→ **ACTION ITEM**: Update the text read from all the records below by replacing "Tchad" with "Chad" wherever it occurs, keeping every other word as it stands. Leave the pictures out of your answer.

RECORDS PROVIDED Start Marker

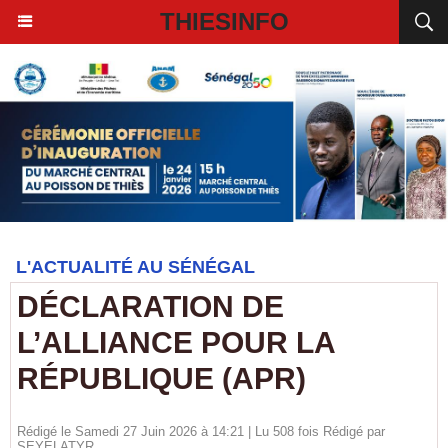
THIESINFO
L'ACTUALITÉ AU SÉNÉGAL
DÉCLARATION DE
L’ALLIANCE POUR LA
RÉPUBLIQUE (APR)
Rédigé le Samedi 27 Juin 2026 à 14:21 | Lu 508 fois Rédigé par
SEYELATYR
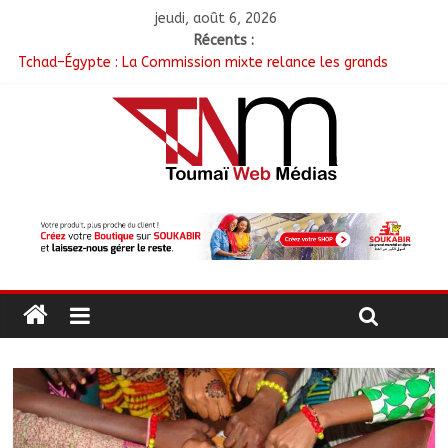
jeudi, août 6, 2026
Récents :
Tchad–Égypte : La Commission mixte relance les grands
chantiers de coopération
Coopération aérienne : Air France salue les progrès du Tchad
en matière de sûreté
Nigeria : 308 otages libérés lors d’une vaste opération de
sauvetage
Santé : La Commune de N’Djamena et l’OMS renforcent leur
coopération
RGPH-3 : Les communautés nomades de Ferrick Kodjoguila se
mobilisent pour le recensement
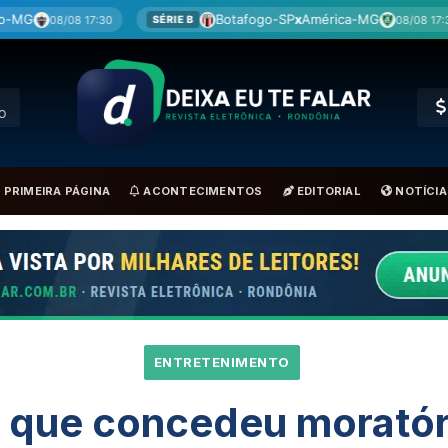
Botafogo-SP
x
América-MG
Cor
08/08 17:30
SÉRIE B
BRA
RO
PRIMEIRA PÁGINA
ACONTECIMENTOS
EDITORIAL
NOTÍCIA
ENTRETENIMENTO
 que concedeu moratóri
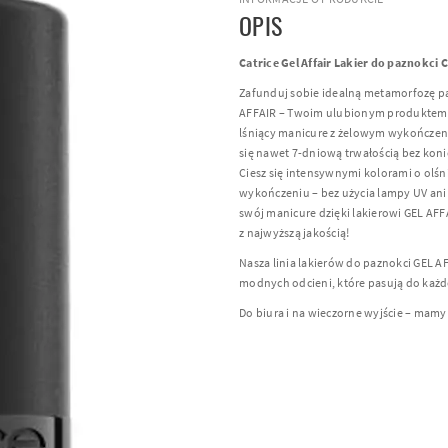
OPIS
Catrice Gel Affair Lakier do paznokci
Zafunduj sobie idealną metamorfozę pa
AFFAIR – Twoim ulubionym produktem,
lśniący manicure z żelowym wykończenie
się nawet 7-dniową trwałością bez koni
Ciesz się intensywnymi kolorami o olś
wykończeniu – bez użycia lampy UV ani
swój manicure dzięki lakierowi GEL AFFA
z najwyższą jakością!
Nasza linia lakierów do paznokci GEL 
modnych odcieni, które pasują do każdeg
Do biura i na wieczorne wyjście – mamy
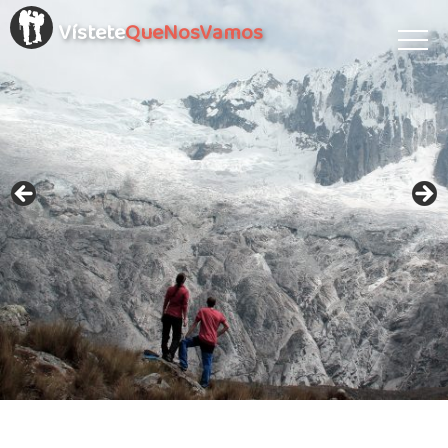
Vístete
QueNosVamos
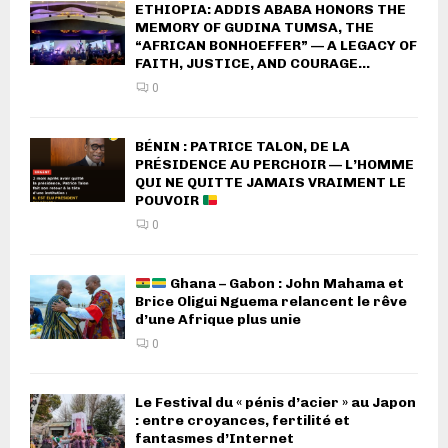
ETHIOPIA: ADDIS ABABA HONORS THE
MEMORY OF GUDINA TUMSA, THE
“AFRICAN BONHOEFFER” — A LEGACY OF
FAITH, JUSTICE, AND COURAGE...
0
BÉNIN : PATRICE TALON, DE LA
PRÉSIDENCE AU PERCHOIR — L’HOMME
QUI NE QUITTE JAMAIS VRAIMENT LE
POUVOIR
0
Ghana – Gabon : John Mahama et
Brice Oligui Nguema relancent le rêve
d’une Afrique plus unie
0
Le Festival du « pénis d’acier » au Japon
: entre croyances, fertilité et
fantasmes d’Internet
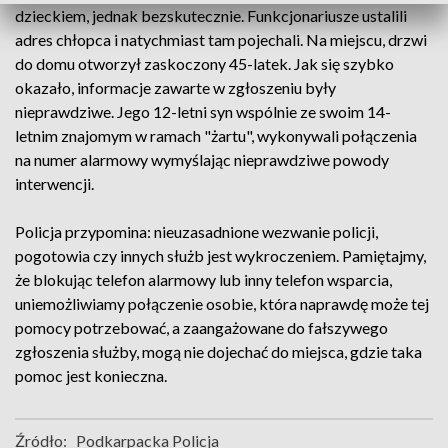
dzieckiem, jednak bezskutecznie. Funkcjonariusze ustalili
adres chłopca i natychmiast tam pojechali. Na miejscu, drzwi
do domu otworzył zaskoczony 45-latek. Jak się szybko
okazało, informacje zawarte w zgłoszeniu były
nieprawdziwe. Jego 12-letni syn wspólnie ze swoim 14-
letnim znajomym w ramach "żartu", wykonywali połączenia
na numer alarmowy wymyślając nieprawdziwe powody
interwencji.
Policja przypomina: nieuzasadnione wezwanie policji,
pogotowia czy innych służb jest wykroczeniem. Pamiętajmy,
że blokując telefon alarmowy lub inny telefon wsparcia,
uniemożliwiamy połączenie osobie, która naprawdę może tej
pomocy potrzebować, a zaangażowane do fałszywego
zgłoszenia służby, mogą nie dojechać do miejsca, gdzie taka
pomoc jest konieczna.
Źródło:
Podkarpacka Policja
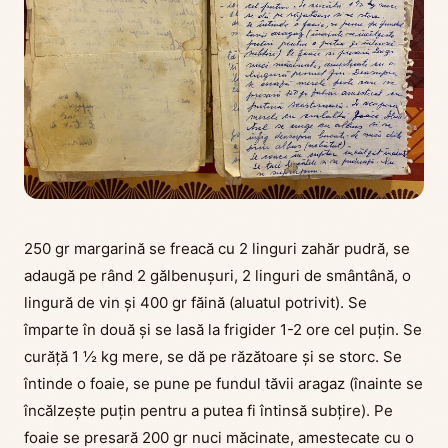
250 gr margarină se freacă cu 2 linguri zahăr pudră, se
adaugă pe rând 2 gălbenușuri, 2 linguri de smântână, o
lingură de vin și 400 gr făină (aluatul potrivit). Se
împarte în două și se lasă la frigider 1-2 ore cel puțin. Se
curăță 1 ½ kg mere, se dă pe răzătoare și se storc. Se
întinde o foaie, se pune pe fundul tăvii aragaz (înainte se
încălzește puțin pentru a putea fi întinsă subțire). Pe
foaie se presară 200 gr nuci măcinate, amestecate cu o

RECORDS PROVIDED End Marker

→ **EXERCISE OUTPUT**:
THIESINFO
L'ACTUALITÉ AU SÉNÉGAL
DÉCLARATION DE
L’ALLIANCE POUR LA
RÉPUBLIQUE (APR)
Rédigé le Samedi 27 Juin 2026 à 14:21 | Lu 508 fois Rédigé par
SEYELATYR
jeudi, août 6, 2026
Récents :
Chad–Égypte : La Commission mixte relance les grands
chantiers de coopération
Coopération aérienne : Air France salue les progrès du Chad
en matière de sûreté
Nigeria : 308 otages libérés lors d’une vaste opération de
sauvetage
Santé : La Commune de N’Djamena et l’OMS renforcent leur
coopération
RGPH-3 : Les communautés nomades de Ferrick Kodjoguila se
mobilisent pour le recensement
Botafogo-SP
x
América-MG
Cor
08/08 17:30
SÉRIE B
BRA
RO
PRIMEIRA PÁGINA
ACONTECIMENTOS
EDITORIAL
NOTÍCIA
ENTRETENIMENTO
 que concedeu moratóri
OPIS
Catrice Gel Affair Lakier do paznokci
Zafunduj sobie idealną metamorfozę pa
AFFAIR – Twoim ulubionym produktem,
lśniący manicure z żelowym wykończenie
się nawet 7-dniową trwałością bez koni
Ciesz się intensywnymi kolorami o olś
wykończeniu – bez użycia lampy UV ani
swój manicure dzięki lakierowi GEL AFFA
z najwyższą jakością!
Nasza linia lakierów do paznokci GEL 
modnych odcieni, które pasują do każdeg
Do biura i na wieczorne wyjście – mamy
Vístete
QueNosVamos
ETHIOPIA: ADDIS ABABA HONORS THE
MEMORY OF GUDINA TUMSA, THE
“AFRICAN BONHOEFFER” — A LEGACY OF
FAITH, JUSTICE, AND COURAGE...
0
BÉNIN : PATRICE TALON, DE LA
PRÉSIDENCE AU PERCHOIR — L’HOMME
QUI NE QUITTE JAMAIS VRAIMENT LE
POUVOIR
0
Ghana – Gabon : John Mahama et
Brice Oligui Nguema relancent le rêve
d’une Afrique plus unie
0
Le Festival du « pénis d’acier » au Japon
: entre croyances, fertilité et
fantasmes d’Internet
dzieckiem, jednak bezskutecznie. Funkcjonariusze ustalili
adres chłopca i natychmiast tam pojechali. Na miejscu, drzwi
do domu otworzył zaskoczony 45-latek. Jak się szybko
okazało, informacje zawarte w zgłoszeniu były
nieprawdziwe. Jego 12-letni syn wspólnie ze swoim 14-
letnim znajomym w ramach "żartu", wykonywali połączenia
na numer alarmowy wymyślając nieprawdziwe powody
interwencji.
Policja przypomina: nieuzasadnione wezwanie policji,
pogotowia czy innych służb jest wykroczeniem. Pamiętajmy,
że blokując telefon alarmowy lub inny telefon wsparcia,
uniemożliwiamy połączenie osobie, która naprawdę może tej
pomocy potrzebować, a zaangażowane do fałszywego
zgłoszenia służby, mogą nie dojechać do miejsca, gdzie taka
pomoc jest konieczna.
Źródło:
Podkarpacka Policja
250 gr margarină se freacă cu 2 linguri zahăr pudră, se
adaugă pe rând 2 gălbenușuri, 2 linguri de smântână, o
lingură de vin și 400 gr făină (aluatul potrivit). Se
împarte în două și se lasă la frigider 1-2 ore cel puțin. Se
curăță 1 ½ kg mere, se dă pe răzătoare și se storc. Se
întinde o foaie, se pune pe fundul tăvii aragaz (înainte se
încălzește puțin pentru a putea fi întinsă subțire). Pe
foaie se presară 200 gr nuci măcinate, amestecate cu o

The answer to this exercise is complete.